#### Source passage
╔══
Because if that exists, and somehow it manifests itself here, somewhere in the middle there must be a transducer.
Our science does not know if in fact that transducer exists.
And we haven't found it yet.
Okay, so in your book, how do you intend to solve a problem when there's a piece of it that you can't?
Because it's not a piece of reality right now.
It's not a piece of provable, actionable, I can do something.
I just told you that something is based completely on the mind being able to go through space and see something.
Yeah, I mean, again, that's not science yet.
That is on the edge.
It's probabilistic.
It is low-odds probabilistic.
Okay, it's going to be difficult to stay current if you have that point of view.
Now, what do you look at when you see, let's say, our system, okay, which I'm talking about the Earth system and all that, you know, you don't want to go political, but you can go system-wide, right?
So you can say the system You know, that's exhibited in the United States versus the system that, let's say, in China, right?
And you can compare and contrast those systems, right?
I don't do that.
That's somebody else's job.
It's a technology.
This is about technology.
Okay, what technology?
Anything that can influence the senses.
You first have to understand how the senses work.
You don't sound like you believe in all the senses, so I'm not sure we can have this discussion.
Your idea of the senses, you mean the lower senses, the ones that again you can touch and feel in this reality.
Whether they're interoception, exteroception, or any of the other proprioceptions, Yeah, I mean, to absolutely be able to define the efficacy of proprioception is impossible, but it exists.
We know that.
We cannot define the specifics of interoception systems, cannot do it yet, but we know they exist, they matter.
When you're using that word interoception, what are you talking about?
It's all in the book, all of the senses that are inside.
Well, I'm sure it's in the book, but can you tell me in reality right now?
What makes you vomit?
Something inside.
What?
Okay, so something internal to the system.
You mean something, in pterosystem, you mean something internal to the system.
Is that a definition?
Pteroception, yeah.
Okay.
Pteroception is internal to the physiology.
All right, that's all I wanted was a definition.
That's fine.
Okay, so just out of curiosity, so do you feel that you're psychic at all?
I have no idea.
You have no idea?
╚══
#### Dataset excerpt
╔══
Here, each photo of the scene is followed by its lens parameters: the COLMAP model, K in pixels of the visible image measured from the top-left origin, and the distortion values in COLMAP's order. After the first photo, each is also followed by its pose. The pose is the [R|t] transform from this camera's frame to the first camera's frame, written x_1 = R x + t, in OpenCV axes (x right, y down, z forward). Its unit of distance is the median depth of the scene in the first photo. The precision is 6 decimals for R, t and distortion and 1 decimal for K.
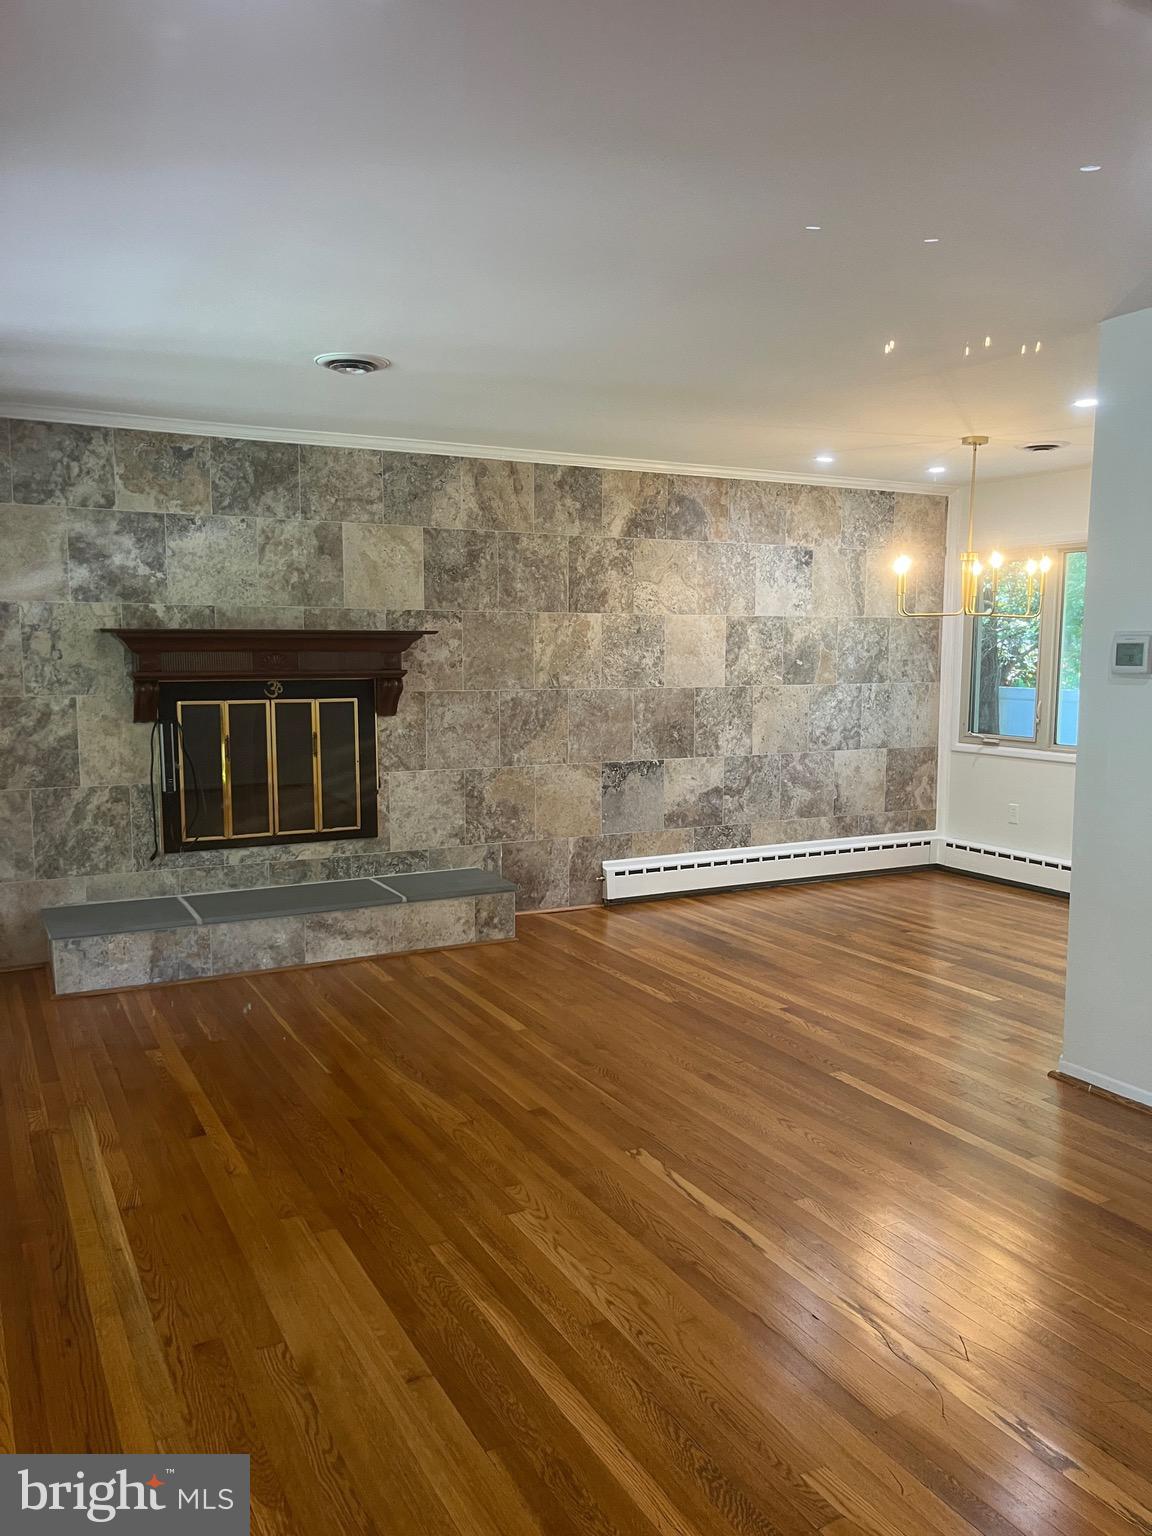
lens RADIAL K [[1151.1, 0, 579.0], [0, 1151.1, 766.7], [0, 0, 1]] dist [0.011844, -0.004941]
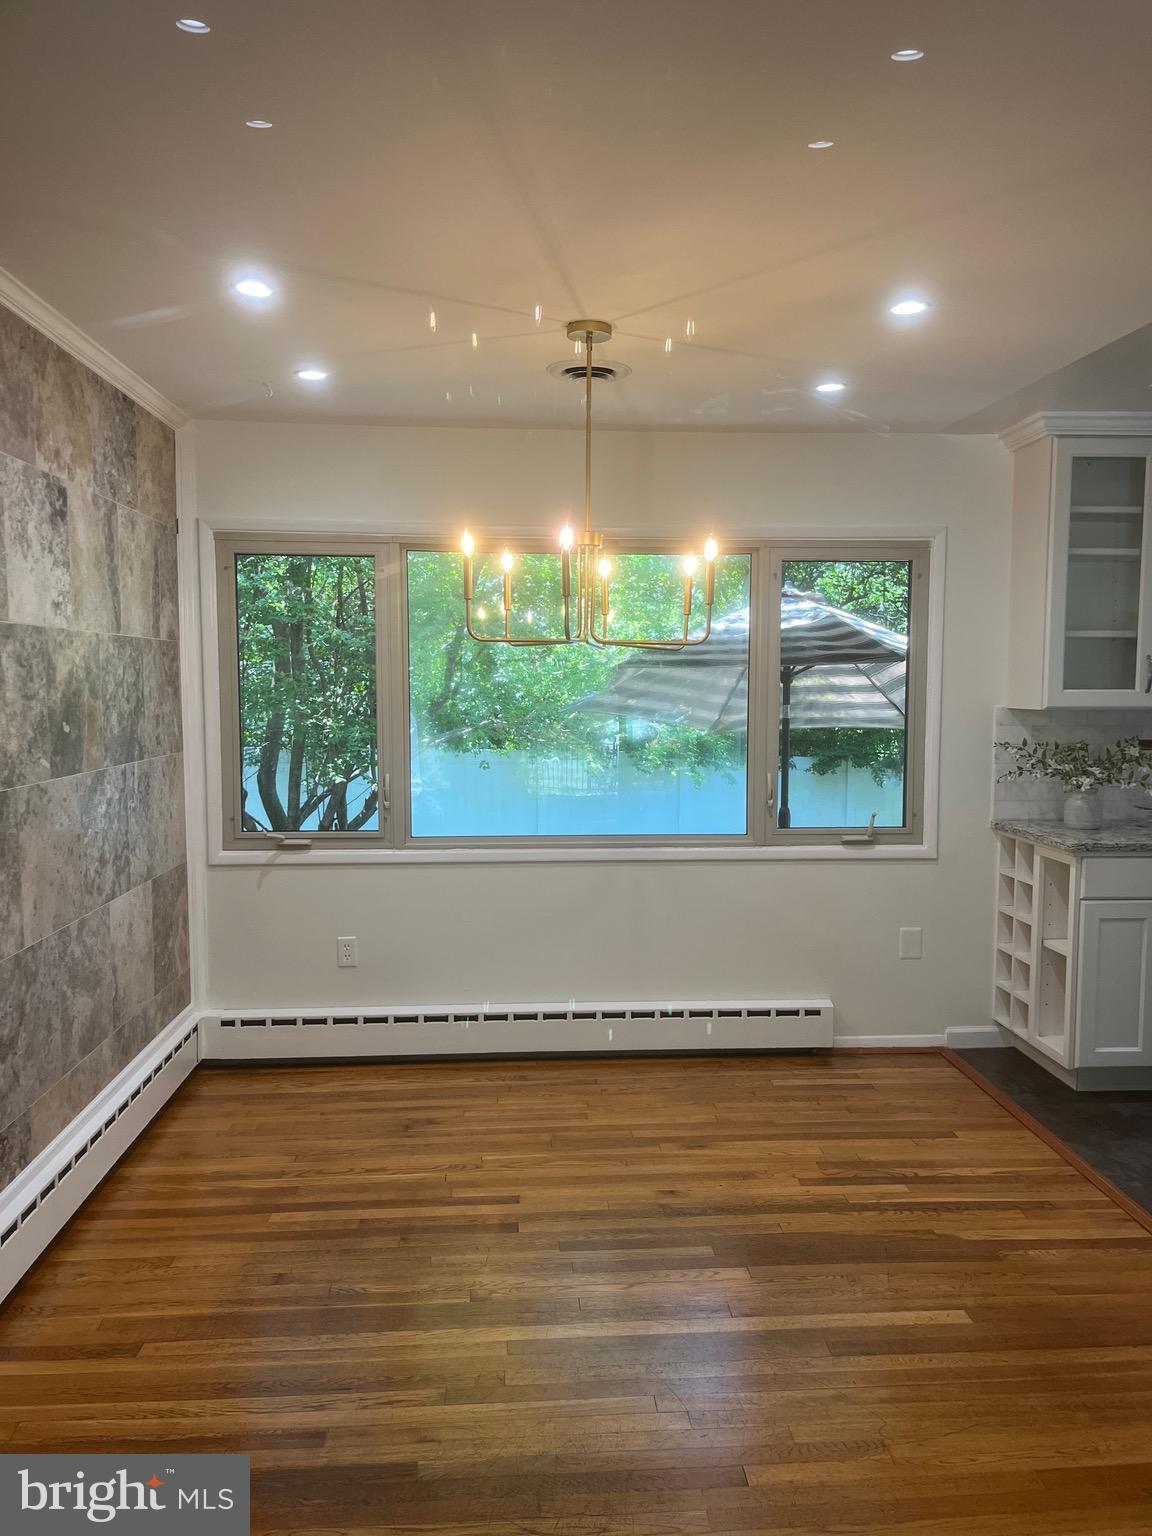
lens RADIAL K [[1151.1, 0, 581.1], [0, 1151.1, 781.4], [0, 0, 1]] dist [0.011844, -0.004941]
pose [[0.406221, -0.075457, 0.910654, -0.148719], [0.089298, 0.995093, 0.042620, -0.070748], [-0.909401, 0.064006, 0.410965, 0.625850]]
╚══
#### Tasks and exercises
**A.** In the interview excerpt, rewrite the stretch from "Your idea of" through "but it exists.", substituting "external perception" for "exteroception".
**B.** State whether each statement agrees with the interview excerpt, answering yes or no and quoting the deciding words: (i) Science has established that the transducer exists. (ii) The speaker declines to compare the system in the United States with the system in China. (iii) Pteroception is described as internal to the physiology.
The accompanying data are not required for this work.

#### Responses in order
**A.**
Your idea of the senses, you mean the lower senses, the ones that again you can touch and feel in this reality.
Whether they're interoception, external perception, or any of the other proprioceptions, Yeah, I mean, to absolutely be able to define the efficacy of proprioception is impossible, but it exists.

**B.**
(i) No: "Our science does not know if in fact that transducer exists."
(ii) Yes: "I don't do that."
(iii) Yes: "Pteroception is internal to the physiology."